L'absent
L’Empereur avait passé la nuit du 29 mars 1814, sans dormir,
dans une ferme des environs de Troyes délabrée par les cavaliers prussiens. Il
y avait reçu des messages alarmants. L’ennemi se concentrait au bord de la
Marne, les troupes diminuées de Mortier et de Marmont se repliaient vers les
barrières de Paris qu’elles ne suffiraient pas à défendre. Ses maréchaux
cédaient du terrain. Augereau, chassé de Lyon, se retirait sur Valence. Davout
s’enfermait à Hambourg, l’armée du prince Eugène piétinait en Italie.
Murat ? Il négociait avec l’Autriche pour sauver son trône de Naples.

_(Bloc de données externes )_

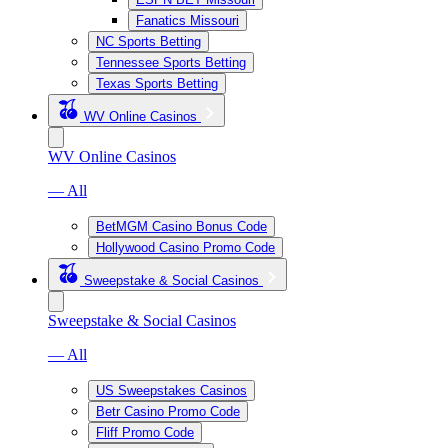
Fanatics Missouri
NC Sports Betting
Tennessee Sports Betting
Texas Sports Betting
WV Online Casinos
WV Online Casinos
— All
BetMGM Casino Bonus Code
Hollywood Casino Promo Code
Sweepstake & Social Casinos
Sweepstake & Social Casinos
— All
US Sweepstakes Casinos
Betr Casino Promo Code
Fliff Promo Code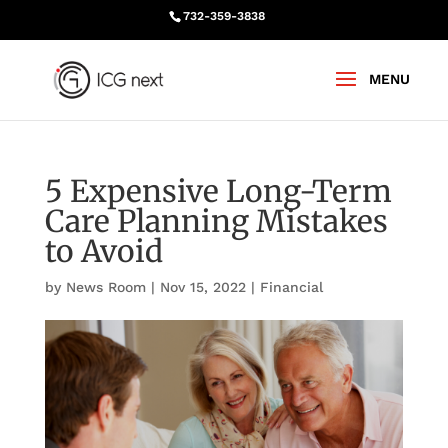
732-359-3838
5 Expensive Long-Term
Care Planning Mistakes
to Avoid
by
News Room
|
Nov 15, 2022
|
Financial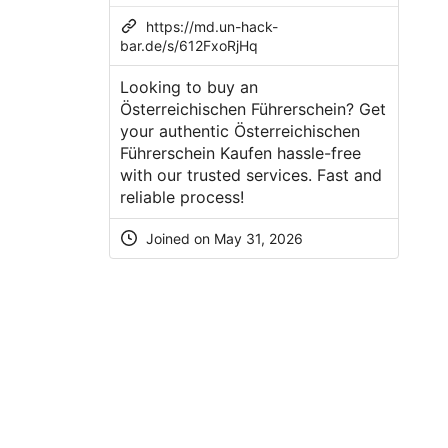
https://md.un-hack-
bar.de/s/612FxoRjHq
Looking to buy an
Österreichischen Führerschein? Get
your authentic Österreichischen
Führerschein Kaufen hassle-free
with our trusted services. Fast and
reliable process!
Joined on May 31, 2026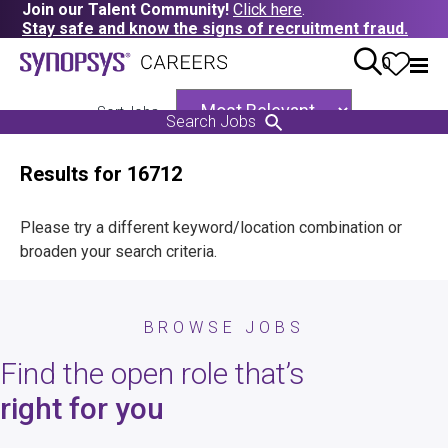
Join our Talent Community!
Click here
.
Stay safe and know the signs of recruitment fraud.
0
Sort Jobs
Search Jobs
Results for 16712
Please try a different keyword/location combination or
broaden your search criteria.
BROWSE JOBS
Find the open role that’s
right for you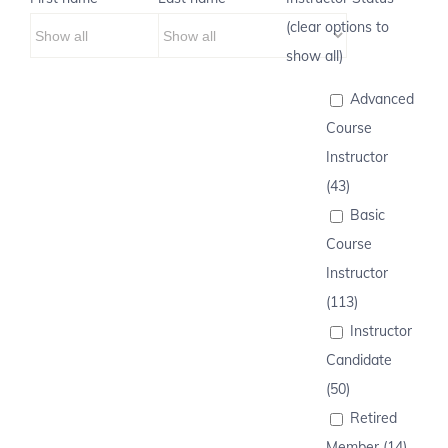
(clear options to
show all)
Advanced
Course
Instructor
(43)
Basic
Course
Instructor
(113)
Instructor
Candidate
(50)
Retired
Member (14)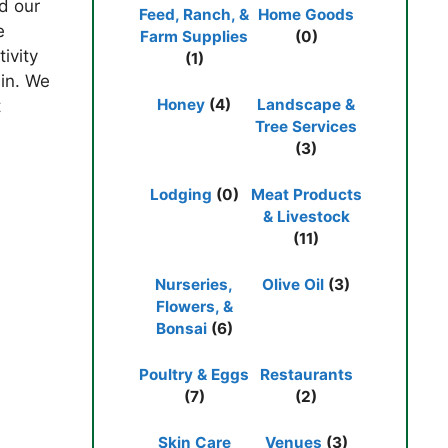
ed our
Feed, Ranch, &
Home Goods
e
Farm Supplies
(0)
ivity
(1)
bin. We
Honey
(4)
Landscape &
t
Tree Services
(3)
Lodging
(0)
Meat Products
& Livestock
(11)
Nurseries,
Olive Oil
(3)
Flowers, &
Bonsai
(6)
Poultry & Eggs
Restaurants
(7)
(2)
Skin Care
Venues
(3)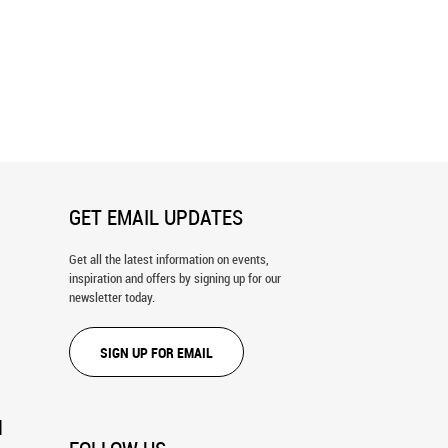
eal Sky Wall Mural
Soft Curvy Ripple Wall Mural
GET EMAIL UPDATES
Get all the latest information on events,
inspiration and offers by signing up for our
newsletter today.
SIGN UP FOR EMAIL
N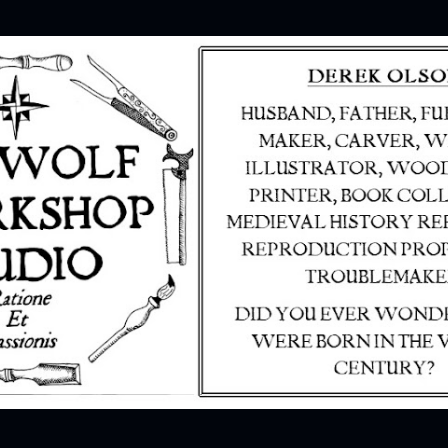
Skip to main content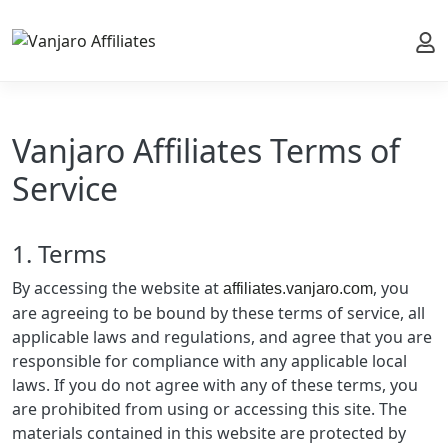
My 
Vanjaro Affiliates Terms of
Service
1. Terms
By accessing the website at
, you
affiliates.vanjaro.com
are agreeing to be bound by these terms of service, all
applicable laws and regulations, and agree that you are
responsible for compliance with any applicable local
laws. If you do not agree with any of these terms, you
are prohibited from using or accessing this site. The
materials contained in this website are protected by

L’Europe envahissait la France.
Au sud, les divisions de Wellington, grossies de troupes
d’élite espagnoles et portugaises, occupaient Bordeaux et sa région. Au nord,
la Hollande se révoltait, la Suède de Bernadotte menaçait. À l’est, les Russes,
les Autrichiens, les Prussiens avaient traversé les Vosges et le Rhin :
par trois chemins ils avaient convergé sur la capitale. On se battait depuis
deux mois dans une campagne fatiguée par les batailles ; de victoires
brillantes en défaites coûteuses, dans un brouillard glacé, sous la pluie, dans
la boue, on prenait et reprenait des villages, des ponts, des collines ;
les provisions manquaient, les hommes étaient cassés.

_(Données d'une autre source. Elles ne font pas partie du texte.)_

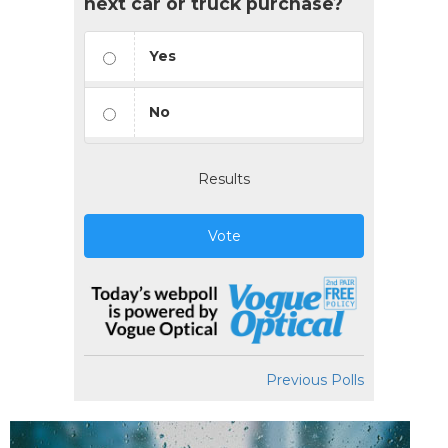
next car or truck purchase?
Yes
No
Results
Vote
Previous Polls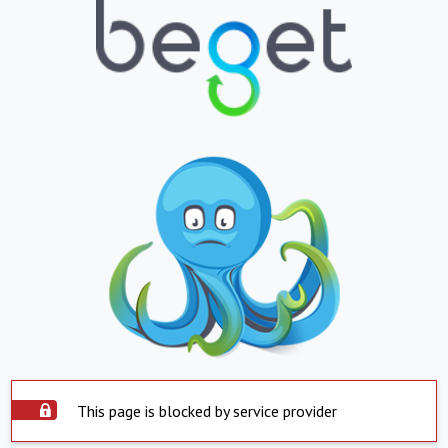
This page is blocked by service provider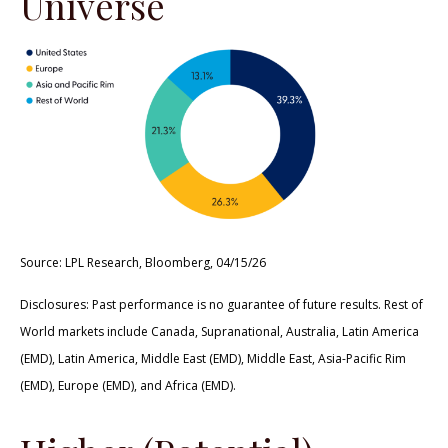
Universe
Source: LPL Research, Bloomberg, 04/15/26
Disclosures: Past performance is no guarantee of future results. Rest of
World markets include Canada, Supranational, Australia, Latin America
(EMD), Latin America, Middle East (EMD), Middle East, Asia-Pacific Rim
(EMD), Europe (EMD), and Africa (EMD).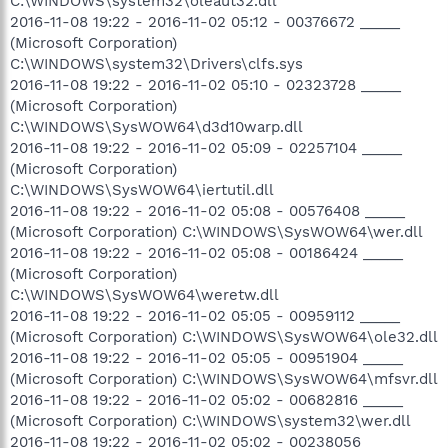
C:\WINDOWS\system32\oleaut32.dll
2016-11-08 19:22 - 2016-11-02 05:12 - 00376672 _____
(Microsoft Corporation)
C:\WINDOWS\system32\Drivers\clfs.sys
2016-11-08 19:22 - 2016-11-02 05:10 - 02323728 _____
(Microsoft Corporation)
C:\WINDOWS\SysWOW64\d3d10warp.dll
2016-11-08 19:22 - 2016-11-02 05:09 - 02257104 _____
(Microsoft Corporation)
C:\WINDOWS\SysWOW64\iertutil.dll
2016-11-08 19:22 - 2016-11-02 05:08 - 00576408 _____
(Microsoft Corporation) C:\WINDOWS\SysWOW64\wer.dll
2016-11-08 19:22 - 2016-11-02 05:08 - 00186424 _____
(Microsoft Corporation)
C:\WINDOWS\SysWOW64\weretw.dll
2016-11-08 19:22 - 2016-11-02 05:05 - 00959112 _____
(Microsoft Corporation) C:\WINDOWS\SysWOW64\ole32.dll
2016-11-08 19:22 - 2016-11-02 05:05 - 00951904 _____
(Microsoft Corporation) C:\WINDOWS\SysWOW64\mfsvr.dll
2016-11-08 19:22 - 2016-11-02 05:02 - 00682816 _____
(Microsoft Corporation) C:\WINDOWS\system32\wer.dll
2016-11-08 19:22 - 2016-11-02 05:02 - 00238056 _____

Le maréchal Ney, dit le Rougeaud, prince de la Moskowa,
accroupi devant l’âtre, entretenait le foyer avec les morceaux d’une chaise.
Les traits tirés dans un visage devenu gras, la bedaine en avant, les mains
derrière le dos sous les pans de sa redingote, Napoléon lui demanda :
— Combien de temps, pour rejoindre Paris ?
— Selon le dernier message de Macdonald, les alliés
sont à Meaux, ils tiennent la Marne…
— Contournons l’obstacle par Sens, Melun, parvenons à
Fontainebleau. Combien de temps ?
— L’armée n’y sera pas avant quatre jours, sire, et
dans quel état !
— Je vous confie nos bataillons et je vous devance. Au
galop, avec une escorte, je serai à Paris demain matin pour organiser la
résistance.
— C’est une folie, sire !
— Vous causez comme Berthier, monsieur le maréchal,
mais je fais encore peur.
Bicorne de castor sur le front, redingote fermée jusqu’au
menton, col relevé, une cravache attachée au poignet droit, l’Empereur sortit
de la ferme à l’aube. Le maréchal Berthier, prince de Neuchâtel et de Wagram,
avait prévu le caprice de son maître. Il attendait dans la grisaille et le
froid, enveloppé d’un manteau boueux. Caulaincourt, duc de Vicence, Lefebvre,
duc de Dantzig, Drouot dit le Vertueux, général et fils de boulanger, le comte
Bertrand, grand maréchal du palais, pareillement emmitouflés de gris ou de
brun, battaient la semelle sur la terre gelée. Les dragons et les chasseurs
étaient déjà à cheval, casques ternes et cabossés, bonnets d’ourson pelés,
manteaux déchirés, usés, salis, les joues bleues, claquant des dents.
Berthier et Caulaincourt hissent l’Empereur sur son cheval ;
ils s’en vont, ils traversent la ville de Troyes qui dort encore, galopent sur
la route de Sens. Bientôt le groupe s’étire, se clairsème, les chevaux
s’épuisent, quelques-uns tombent, les autres ne dépassent plus le trot,
renâclent, traînent, même le cheval de l’Empereur avance au pas malgré les
rudes coups d’éperons qui lui saignent les flancs. À midi, les dix rescapés de
cette course s’arrêtent au relais de Villeneuve-l’Archevêque. Napoléon met pied
à terre. Des villageois s’approchent ; ils le regardent, inertes et
soupçonneux. Les officiers partent à la recherche de voitures et de chevaux
frais. Ils interrogent le maire, accouru en apprenant le passage de l’Empereur.
Les Russes ont réquisitionné les voitures, celles qui restent…
— Elles suffiront, dit l’Empereur.
Il y en a trois. Un cabriolet d’osier que le boucher consent
à prêter, deux carrioles. Les chevaux de poste, heureusement nourris, sont
aussitôt attelés. Napoléon monte avec Caulaincourt dans le cabriolet d’osier,
les maréchaux se partagent les carrioles ; que les autres se débrouillent.
On n’a plus le temps. Vite. Le postillon fouette. Le minable cortège reprend la
route de Sens.
— Plus vite ! crie l’Empereur, plus vite !
CHAPITRE PREMIER
Les conspirateurs
Octave ajustait sa perruque blanche à l’anglaise, peignée en
arrière avec une fausse négligence. Il s’étudiait dans la glace.